Judder Men, Ben Bransfield
Smith/Doorstop, 2021 £6.50
Where it all starts
Many of these poems are about childhood. Even the ones that aren’t share the sense of an unfettered imagination at work on the mysteries of the world. Ben Bransfield takes the mythic concerns of childhood into adult life, but it all starts with the stories we absorb as children.
In ‘The Twangers’, the poet’s father summons the ‘sidewise judder men’ by twanging the old coiled spring door-stops. It’s a real Dad thing — part joke, part wind-up — but possibly something more. In this case, ‘they’ are
already there in brain or inner ear
at higher pitch that only I could hear
The first poem, ‘Go-Kart’, feels like an extended metaphor of growing up. Built by their grandfather, the go-kart is dragged by the kids to the park
to test what had been built, unable to think beyond
the setting off. To go faster we had to share, to bolt together
This is mirrored in the poem, ‘Tomatoes’, where the poet has swapped go-kart for lawnmower and exchanged the thrill of speed for the concerns of an adult gardener. But the outcome is rooted in childhood and each fruit is ‘a gift of life from my grandfather’s second body’.

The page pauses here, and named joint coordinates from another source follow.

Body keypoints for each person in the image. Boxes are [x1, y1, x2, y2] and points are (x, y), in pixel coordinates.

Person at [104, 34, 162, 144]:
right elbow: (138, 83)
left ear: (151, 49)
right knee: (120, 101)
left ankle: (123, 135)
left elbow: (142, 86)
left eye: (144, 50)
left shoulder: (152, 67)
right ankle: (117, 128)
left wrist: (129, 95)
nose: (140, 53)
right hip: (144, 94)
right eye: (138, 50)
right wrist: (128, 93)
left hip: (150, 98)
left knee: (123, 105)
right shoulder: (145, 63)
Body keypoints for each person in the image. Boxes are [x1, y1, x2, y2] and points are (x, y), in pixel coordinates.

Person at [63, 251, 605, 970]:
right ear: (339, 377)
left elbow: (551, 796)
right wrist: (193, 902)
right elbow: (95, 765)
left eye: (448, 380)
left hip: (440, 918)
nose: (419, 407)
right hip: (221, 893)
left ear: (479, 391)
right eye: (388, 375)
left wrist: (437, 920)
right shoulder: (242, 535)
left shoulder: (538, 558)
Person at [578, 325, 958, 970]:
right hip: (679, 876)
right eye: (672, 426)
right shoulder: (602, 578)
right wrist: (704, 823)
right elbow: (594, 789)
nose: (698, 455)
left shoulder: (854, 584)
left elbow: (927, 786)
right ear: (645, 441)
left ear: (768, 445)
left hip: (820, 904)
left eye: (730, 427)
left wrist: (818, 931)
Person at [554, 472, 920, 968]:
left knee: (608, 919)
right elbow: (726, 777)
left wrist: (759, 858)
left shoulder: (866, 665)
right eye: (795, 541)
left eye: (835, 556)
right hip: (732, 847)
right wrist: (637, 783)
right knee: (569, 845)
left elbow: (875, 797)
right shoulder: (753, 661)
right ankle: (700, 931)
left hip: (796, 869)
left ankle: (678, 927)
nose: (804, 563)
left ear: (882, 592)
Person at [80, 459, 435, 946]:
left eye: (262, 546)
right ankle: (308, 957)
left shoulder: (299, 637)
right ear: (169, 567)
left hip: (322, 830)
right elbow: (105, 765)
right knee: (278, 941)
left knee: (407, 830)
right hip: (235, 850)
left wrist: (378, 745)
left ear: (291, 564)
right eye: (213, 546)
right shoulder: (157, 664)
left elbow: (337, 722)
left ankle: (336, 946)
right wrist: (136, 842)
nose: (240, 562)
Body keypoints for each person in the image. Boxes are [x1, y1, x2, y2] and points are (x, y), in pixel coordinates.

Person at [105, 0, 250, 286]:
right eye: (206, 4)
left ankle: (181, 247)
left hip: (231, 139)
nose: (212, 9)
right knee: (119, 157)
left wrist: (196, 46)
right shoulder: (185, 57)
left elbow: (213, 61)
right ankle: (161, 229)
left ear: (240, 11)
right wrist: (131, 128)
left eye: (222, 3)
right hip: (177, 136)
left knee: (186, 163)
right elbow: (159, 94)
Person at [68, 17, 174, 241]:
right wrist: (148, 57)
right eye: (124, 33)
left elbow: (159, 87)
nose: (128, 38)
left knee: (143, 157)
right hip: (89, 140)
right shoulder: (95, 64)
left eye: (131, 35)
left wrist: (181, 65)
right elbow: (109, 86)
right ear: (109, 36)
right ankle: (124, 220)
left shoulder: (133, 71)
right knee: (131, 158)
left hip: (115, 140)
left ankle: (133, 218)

There is a terrific imaginative force at work here. In ‘Nan and Grandad’s’, there are goldfish whose tongues have been taken by the black pond, who ‘rose to tell / but took down their pills and forgot again.’ In ‘Joe’, the poet’s brother is remembered tenderly as the budding artist who ‘built a cafe on a hat and wore it all the way to school’. ‘Lamprey’ has an unforgettable double simile (‘like a severed penis or an unfried length of black pudding’) as well as an eye-watering image of a blood-sucking fish:
whipping quietly
upstream for the moonlit skinny dippers.
In the final poem, 'Paros', we are left with the image of a family meal in Greece where the poet’s mother ‘will look out towards the sea.’ Earlier, in ‘Joe’, she is the enabler of creativity, a mother who let her children ‘paint / a tree of hands up the kitchen wall ’. Appropriate, then, that she should feature at the close of this wonderful collection.
David Lukens
Poetry of place
Judder Men is exceptionally varied in its subject matter and style. From a poem about the historical theft of a shirt to a poem composed entirely of wordplay (‘Rag Man’), it might be hard to find a unifying thread. However, one thing which many of these poems do have in common is a powerful sense of place. Bransfield uses setting to evoke both emotions and states of mind, from quiet reflection to defiance and loss.
In the poem ‘Nan and Granddad’s’ for example, a house is depicted in full sensory detail:
Corned beef. Silverskin onion juice
Sluiced from the jar onto mash.
The house and garden take on an almost magical quality, becoming characters with agency in their own right:
And the black pond never let on
it had taken the goldfishes’ tongues.
By paying such attention to setting, the poem looks sideways at the relationship between the speaker and his grandparents. Vivid descriptions of place bring memories to life and hint at the importance of this connection.
Elsewhere, setting itself becomes the narrator. In ‘To King Ferdinand III of Castile, upon entering the Mezquita of Córdoba, 1236’, the temple — once a mosque, converted to a cathedral by the conquistadors — insists on its unchanged state. ‘I am no different to before,’ says the Mezquita —
[...] I will be jasper
brick and stone, whatever you let them do to me,
whichever way you face to pray.
As well as survival and defiance, setting can powerfully suggest loss. In ‘Blundellsands’, Anthony Gormley’s Another Place sculpture of figures ‘star[ing] out to sea’ forms a stark backdrop to images of abandonment and decay. The poet describes how ‘Christmas trees’ are left to rot on the beach, ‘dry branches docked / by bauble thread, stray tinsel strand.’
In Judder Men, place is a vehicle for exploring human emotion and memory. Often setting is a character just as much as it is scenery.